Text zur Analyse
───

Liebe Jünger-Freunde,

in der "Jungen Freiheit" vom 23. Februar 2007 findet sich nachstehender Beitrag 
zu Jünger. Autor ist Rainer Hackel, zu ihm vgl. Siebzig verweht III (5. Oktober 
1985: der "Anonymus"), IV (30. März 1988) und Band V (28. Oktober 1992).
Schöne Grüsse rundum,
Ihr / Euer
tw



S. 15 KULTUR

Rainer Hackel : Scheitern als Chance
Die Kunst der Niederlage: Zum Todestag Ernst Jüngers


Als Ernst Jünger 1982 den Goethe-Preis der Stadt Frankfurt am Main erhielt, 
wurde er von seinen Gegnern als Kriegsverherrlicher, Antisemit und Wegbereiter 
des Faschismus angeprangert. In Frankreich dagegen hatte man Jünger schon 
länger als kühlen Zeitdiagnostiker und großen Stilisten geschätzt.

Die damaligen Proteste vor der Paulskirche und in den Medien standen auch im 
Widerspruch zum Stand der literaturwissenschaftlichen Forschung, denn Karl 
Heinz Bohrer hatte in seinem 1978 erschienenen Buch „Ästhetik des 
Schreckens“ gezeigt, daß Jüngers Frühwerk in der produktiven 
Auseinandersetzung mit Autoren der Décadence wie Poe, Rimbaud, Huysmans und 
Baudelaire entstanden ist und kulturkritische Relevanz besitzt. Bohrers 
Unterfangen, Jünger als Repräsentanten der literarischen Moderne zu 
interpretieren, leitete einen Paradigmenwechsel in der Beurteilung des 
Schriftstellers ein. Dem folgte nicht nur Martin Meyer mit seiner 1990 
veröffentlichten Monographie über Jünger, sondern auch die Autoren des Bandes 
„Ernst Jünger. Politik-Mythos-Kunst“ schließen sich in 
differenzierter Weise der neuen Deutung an.

Der bei de Gruyter erschienene und von dem Literaturwissenschaftler Lutz 
Hagestedt (46) herausgegebene Sammelband enthält die Beiträge des im November 
2002 in Marburg abgehaltenen internationalen Ernst-Jünger-Symposiums. Die 
Autoren setzen sich mit einzelnen Werken des am 17. Februar 1998 verstorbenen 
Jahrhundertschriftstellers auseinander, vergleichen Jünger mit anderen 
zeitgenössischen Schriftstellern wie Gottfried Benn und Bert Brecht oder 
versuchen, die Kontinuität von Grundmotiven und Gedankenfiguren im Gesamtwerk 
Jüngers nachzuweisen.

───

Ausgangsdaten
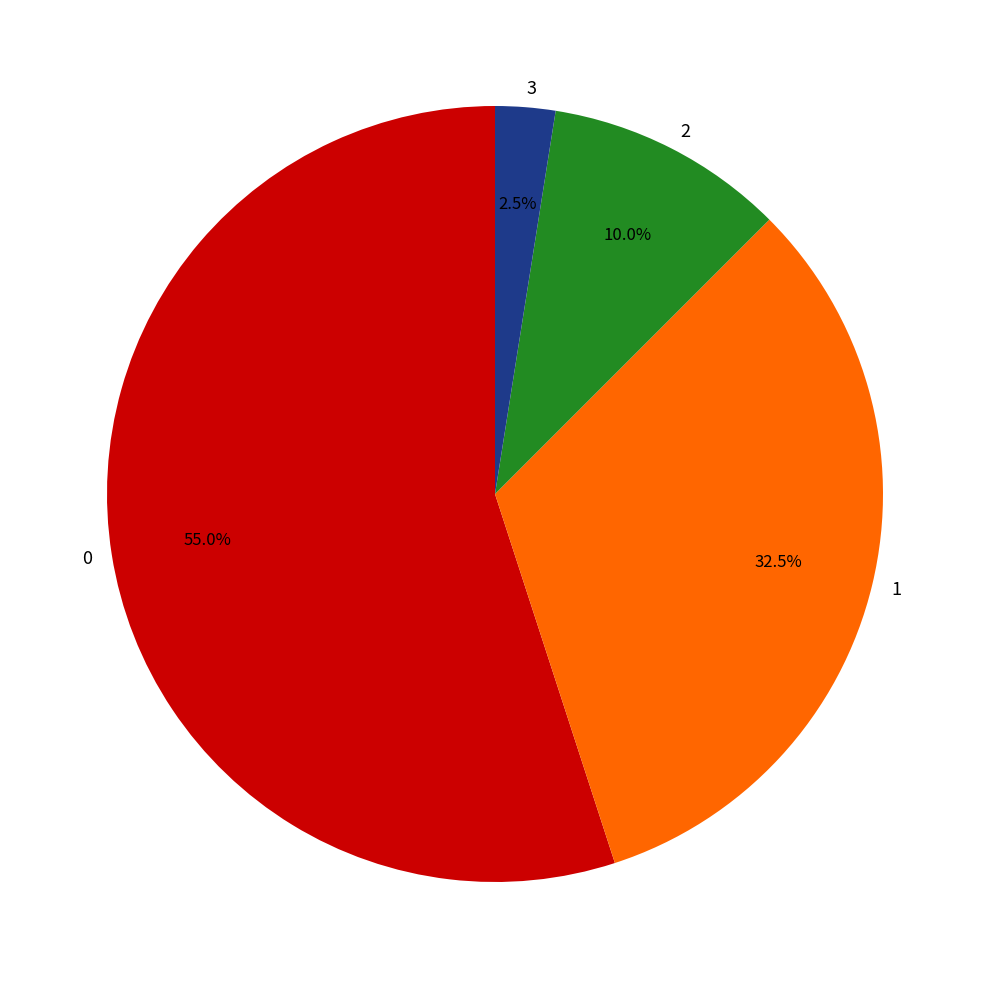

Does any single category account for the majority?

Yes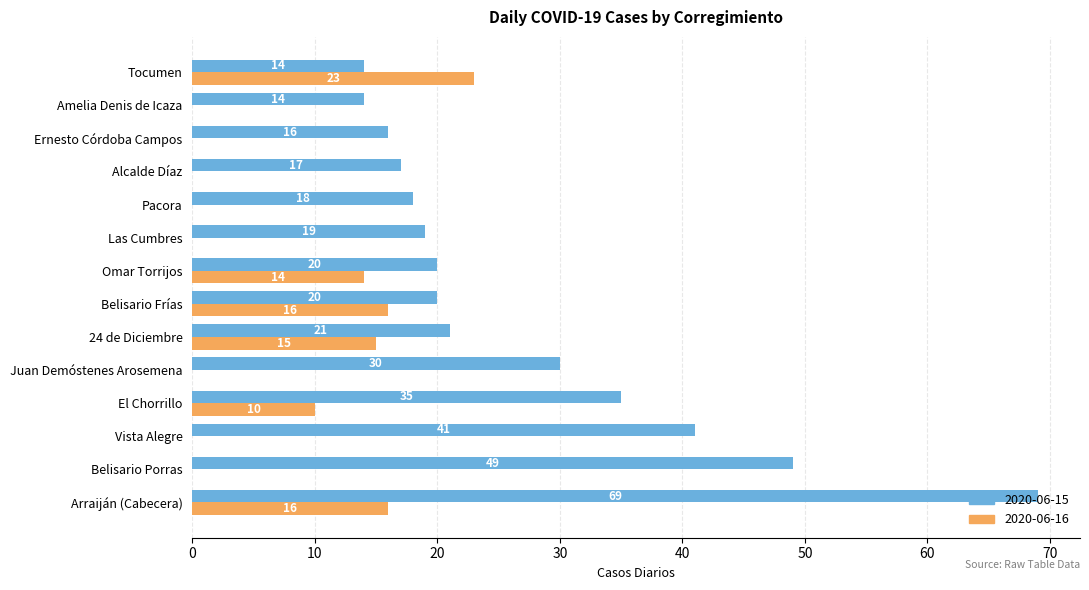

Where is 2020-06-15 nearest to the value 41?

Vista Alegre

───

Übungsaufgaben
1: Nenne alle Autoren der Décadence, die der Artikel über Ernst Jünger aufzählt.
2: Übernimm aus dem Artikel über Ernst Jünger wortgetreu die Passage von „S. 15 KULTUR“ bis „großen Stilisten geschätzt.“.

Lösungen
1: Poe, Rimbaud, Huysmans, Baudelaire

2:
S. 15 KULTUR

Rainer Hackel : Scheitern als Chance
Die Kunst der Niederlage: Zum Todestag Ernst Jüngers


Als Ernst Jünger 1982 den Goethe-Preis der Stadt Frankfurt am Main erhielt, 
wurde er von seinen Gegnern als Kriegsverherrlicher, Antisemit und Wegbereiter 
des Faschismus angeprangert. In Frankreich dagegen hatte man Jünger schon 
länger als kühlen Zeitdiagnostiker und großen Stilisten geschätzt.